Nós psicólogos temos muito a colaborar nesta atual fase histórica que busca cada vez mais a cidadania em nosso país. Sobretudo, mantendo-nos bem informados, críticos e reflexivos, conforme propõe Bock (2002): “Falar em saúde significa pensar em promoção da saúde mental, que implica pensar o homem como totalidade, isto é, como ser biológico, psicológico e sociológico e, ao mesmo tempo, em todas as condições de vida que visam propiciar-lhe bem-estar físico, mental e social. Nessa perspectiva, significa pensar na pobreza, que determina condições de vida pouco propícias à satisfação das necessidades básicas dos indivíduos, e, ao mesmo tempo, pensar na violência urbana e no direito à segurança; no sistema educacional, que reproduz a competitividade da nossa sociedade; na desumanização crescente das relações humanas, que levam à “coisificação” do outro e de nós próprios. E pensar tudo Isto significa “pensar na superação das condições que desencadeiam ou determinam a loucura. Como cidadãos, é preciso compreender que a saúde mental é, além de uma questão psicológica, uma questão política, e que interessa a todos os que estão comprometidos com a vida”, (p. 357)

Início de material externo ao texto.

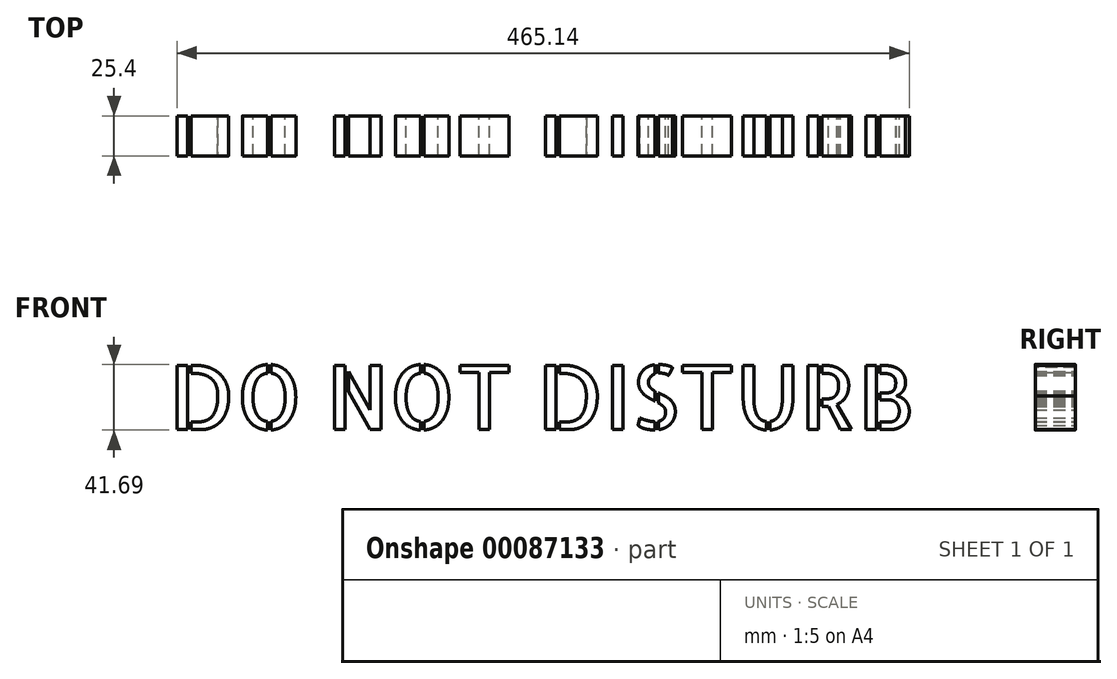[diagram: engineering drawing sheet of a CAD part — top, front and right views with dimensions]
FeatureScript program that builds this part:
annotation { "Feature Type Name" : "Feature", "Feature Type Description" : "" }
export const myFeature = defineFeature(function(context is Context, id is Id, definition is map)
    precondition{}
    {
        {
            var Q0;
            Q0=qCreatedBy(makeId("Front.planeOp"),FACE);
            var sketch = newSketch(context, id + "F0", { "sketchPlane" : qUnion([Q0])});
            skText(sketch, "E0", { "text": "DO NOT DISTURB", "fontName": "AllertaStencil-Regular.ttf"});
            const initialGuessF0  = {"E0": [-0.20673, -0.01012, 1, 0, 0.04077]};
            skSetInitialGuess(sketch, initialGuessF0);
            skSolve(sketch);
        }
        {
            var Q0;
            Q0 = qSketchRegion(id + "F0", true);
            extrude(context, id + "F1", {"entities" : qUnion([Q0]), "depth" : 25.4 * mm});
        }
    });
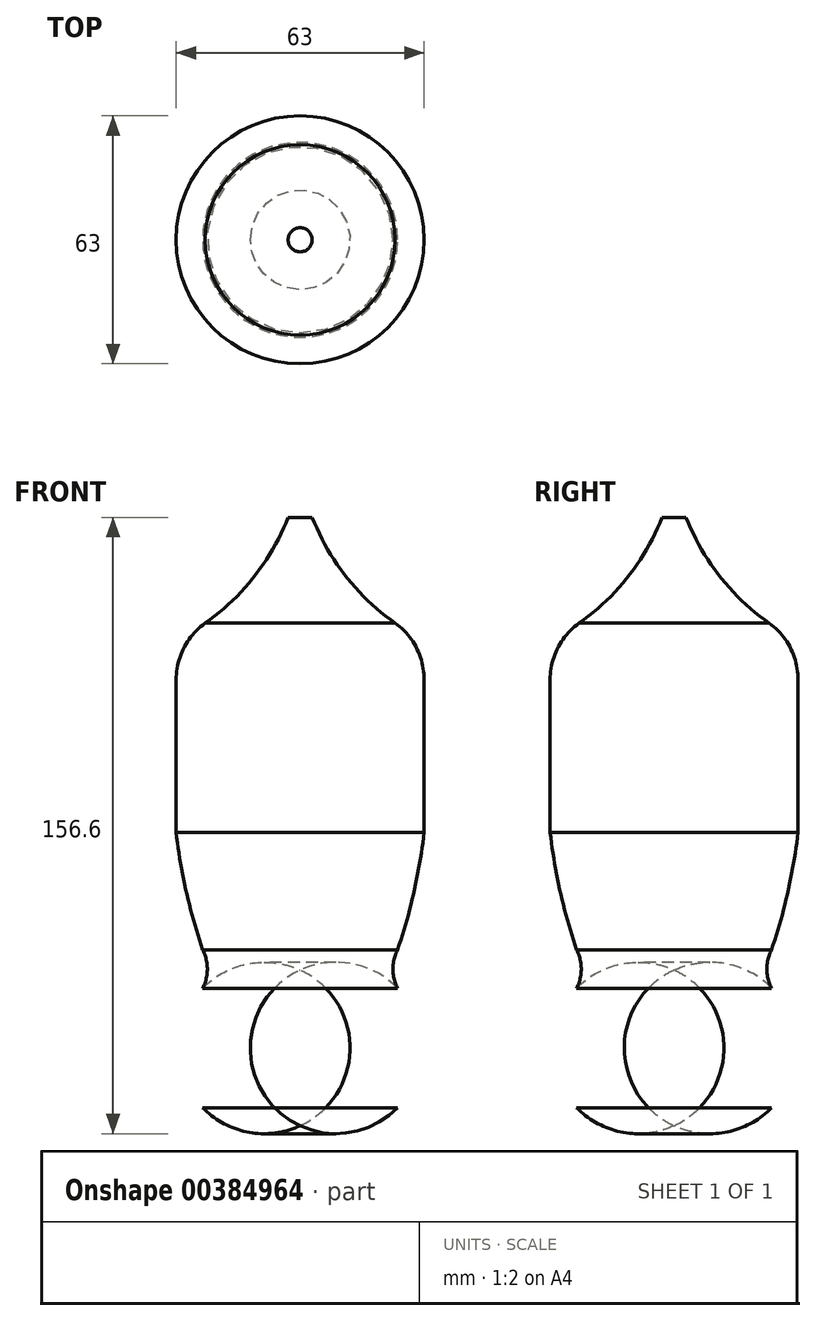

Ou ainda, em uma livre citação, lembrar o que Franco Basaglia, médico e psiquiatra, precursor do movimento de reforma psiquiátrica italiano conhecido como Psiquiatria Democrática, disse certa vez: “Estou de acordo que um esquizofrênico é um esquizofrênico, mas uma coisa é importante: ele é um homem e tem necessidade de afeto, de dinheiro e de trabalho; é um homem total e nós devemos responder não à sua esquizofrenia, mas ao seu ser social e político”.
BIBLIOGRAFIA E FONTES CONSULTADAS
BASAGLIA, F. A psiquiatria alternativa – Contra o pessimismo da razão, o otimismo da prática. São Paulo; Brasil Debates, 1980.
BOCK, A.M.B. Psicologias – uma introdução ao estudo da psicologia. São Paulo; Saraiva, 2002. DESVIAT, Manuel. A Reforma Psiquiátrica. Rio de Janeiro, Fiocruz, 1999.
FOUCAULT, M. História da Loucura. São Paulo, Ed. Perspectiva, 2000.
FOUCAULT, M. O Nascimento da Clínica. Rio de Janeiro, Forense Universitária, 1994. 4a edição.
GOFFMAN, Erving. Manicômios, Prisões e Conventos. São Paulo, Ed. Perspectiva, 1999. 6a edição.
HUNDIS & COSTA. Cidadania e loucura.